Desperate Straits: The Days of Our Wives

  • Culture Watch
    More than 40 years after June Cleaver, TV has again discovered the American housewife. She may wish it hadn't. In ABC's Desperate Housewives (Sundays, 9 p.m. E.T.), a suburban mom (Brenda Strong) wakes up one morning, does her chores, then shoots herself in the head. Her suicide leads her friends to question their own unhappy lives, from the career woman mired at home with her unruly kids (Felicity Huffman) to the maniacally perfect Martha Stewart wannabe (Marcia Cross).

    Housewives is already a critics' darling for its mordant humor and terrific cast. But it trades on a dated image of ticky-tacky suburbia that Hollywood has been spoofing for decades. (One character makes a batch of ambrosia, the marshmallow-studded salad that is as au courant in today's upscale 'burbs as a beehive hairdo.) And there's something smug and icky about a bunch of TV professionals essentially implying that if their female suburban viewers only realized how empty their Susie Homemaker existences were, they would blow their brains out.

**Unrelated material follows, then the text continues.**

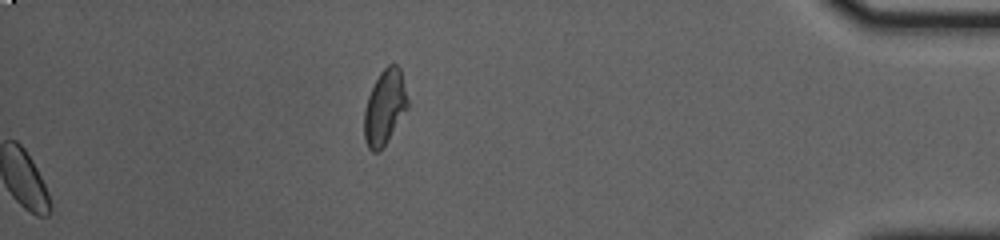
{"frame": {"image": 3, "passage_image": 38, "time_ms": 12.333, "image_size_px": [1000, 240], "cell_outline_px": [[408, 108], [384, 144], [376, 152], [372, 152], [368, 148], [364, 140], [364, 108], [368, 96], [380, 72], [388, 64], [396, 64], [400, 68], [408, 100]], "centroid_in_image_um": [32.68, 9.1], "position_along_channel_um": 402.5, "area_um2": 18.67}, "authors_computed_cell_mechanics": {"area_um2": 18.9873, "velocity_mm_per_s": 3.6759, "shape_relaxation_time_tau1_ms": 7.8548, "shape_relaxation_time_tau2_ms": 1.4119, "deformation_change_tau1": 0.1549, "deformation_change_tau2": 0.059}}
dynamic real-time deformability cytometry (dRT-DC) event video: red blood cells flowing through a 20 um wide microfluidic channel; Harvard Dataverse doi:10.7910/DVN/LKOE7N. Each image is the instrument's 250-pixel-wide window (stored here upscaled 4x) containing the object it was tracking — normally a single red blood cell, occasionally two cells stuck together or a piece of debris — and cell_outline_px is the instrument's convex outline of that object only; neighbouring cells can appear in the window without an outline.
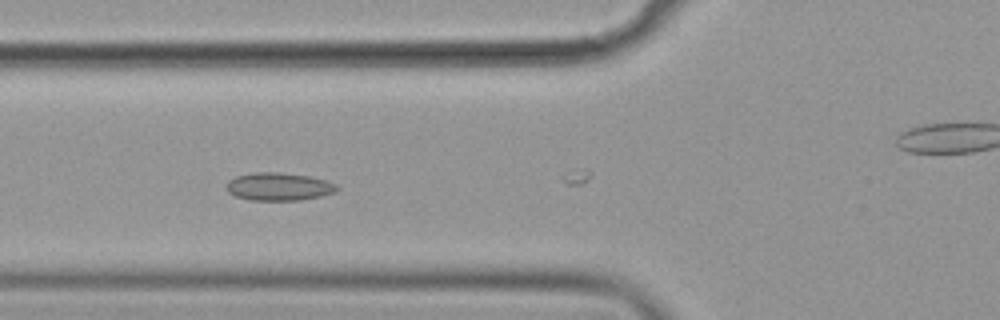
{"species": "common noctule bat (a hibernating species)", "species_latin": "Nyctalus noctula", "temperature_condition": "cold", "stored_images_in_passage": 4, "camera_frame_rate_fps": 3000, "um_per_image_px": 0.085, "animal": {"sex": "female", "body_mass_g": 19.9}, "frame": {"image": 1, "passage_image": 3, "time_ms": 0.667, "image_size_px": [1000, 320], "cell_outline_px": [[340, 188], [336, 192], [320, 196], [300, 200], [248, 200], [236, 196], [228, 192], [224, 188], [228, 180], [236, 176], [256, 172], [280, 172], [308, 176], [324, 180], [336, 184]], "centroid_in_image_um": [23.67, 15.86], "position_along_channel_um": 102.1, "area_um2": 18.03}}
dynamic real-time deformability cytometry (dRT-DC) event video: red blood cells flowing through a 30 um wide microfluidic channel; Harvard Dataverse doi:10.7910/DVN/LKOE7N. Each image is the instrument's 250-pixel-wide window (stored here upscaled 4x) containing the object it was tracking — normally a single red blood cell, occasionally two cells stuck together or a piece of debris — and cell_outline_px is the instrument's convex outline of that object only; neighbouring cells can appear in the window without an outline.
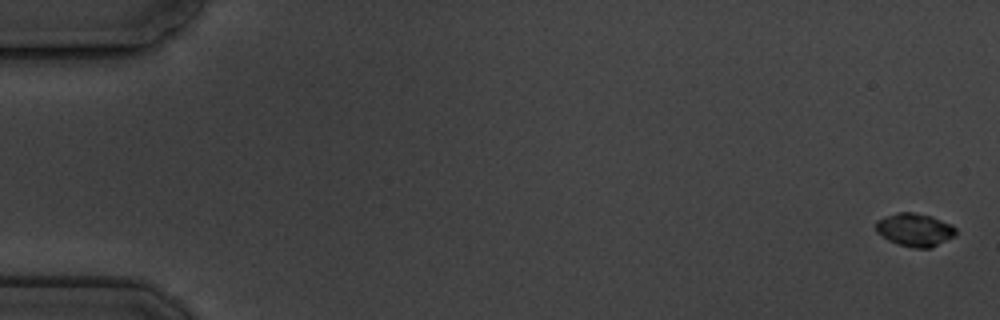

    At least give Housewives credit for looking at what our unrealistic ideals of domesticity do to women. Those ideals still rule on two new reality shows, Trading Spouses on Fox and Wife Swap on ABC, which give two moms a chance to run each other's homes. Both shows are a hoot, but they also judge women entirely in terms of their housekeeping skills. On Swap, a millionaire with four nannies tearfully realizes she needs to spend less time at the spa and more with the kids: "I've been to paradise, but I've never been to me!" Even Lifetime ("Television for Women") now airs a series called How Clean Is Your House? Meet the TV women of fall 2004: damned if they dust, damned if they don't.